Home mortgages revive
Banks and lending agencies in the UAE are witnessing healthy growth in residential real estate mortgages
Banks and lending agencies in the UAE are witnessing healthy growth in residential real estate mortgages, suggesting prices may be reaching levels at which end-users are once again interested in properties.
HSBC in the UAE has seen the value of mortgage lending grow by a quarter in Q2 over Q1 2009, a senior bank official told Emirates Business. "The growth in Q2 over Q1 is more than 25 per cent," said Venkatesh Srikantan, Regional Head of Assets and Liabilities, HSBC Middle East.
"As price expectations between sellers and buyers are converging, there are more transactions happening both for property sales and mortgages," he said.
Abu Dhabi Finance (ADF), a mortgage financier in the UAE, has announced an agreement to offer mortgages for Green Emirates Properties, which it claimed extends its reach to cover almost 75 per cent of the property market in Abu Dhabi. "Since we launched last November, the number of leads and the number of mortgage applications we have received have far surpassed our initial expectations," said Philip Ward, CEO of ADF.
"We're definitely writing more mortgage cheques now than in the first quarter of the year," added a senior Dubai-based banker, who declined to be identified.
Home prices in the UAE, particularly off-plan properties, have seen considerable declines since their peak in the third quarter of 2008.
However, green shoots of recovery are now sprouting in the real estate sector of the UAE, with the number of transactions going up over the troughs witnessed in the previous two quarters. Also buoying the market is the UAE Central Bank's reduction in interest rates and the consequent reduction in the Emirates Inter-Bank Lending Rate.

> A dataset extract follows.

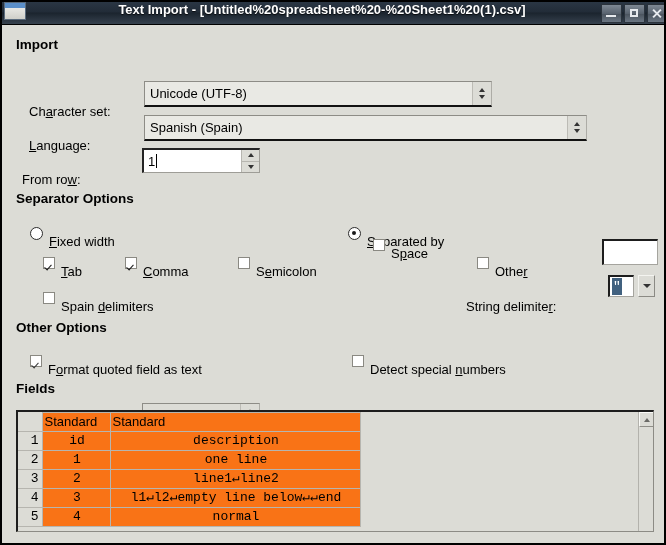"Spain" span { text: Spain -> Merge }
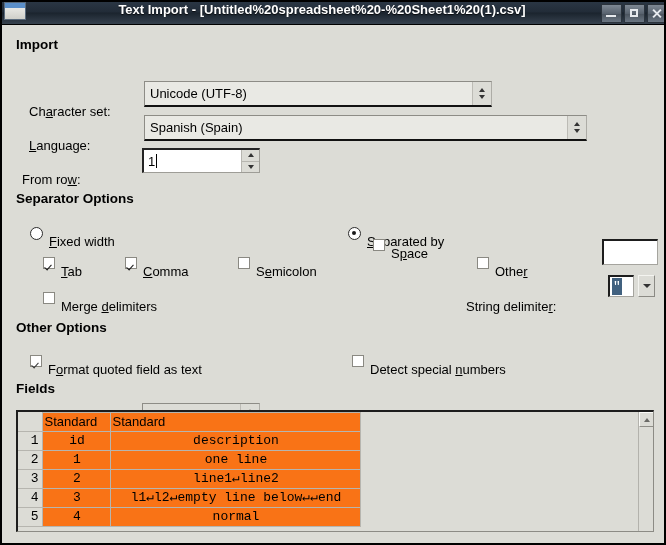"id" table.grid td.cell { background: #f97316 -> #3b82f6; text-align: center -> none }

According to a recent report by Colliers International, there has been a 50 per cent increase in mortgage transactions in Dubai's residential real estate in the second quarter of 2009 compared with the first quarter this year.
"With prices corrected to realistic levels, Dubai has suddenly become a hotbed of affordable properties guaranteeing high returns in the long term," said an analyst at Gowealthy.com.
"According to our estimates, prices could continue to drop in Q3 of 2009 and thereafter climb in Q4 when consumer confidence would perk up as a result of higher oil prices," he added.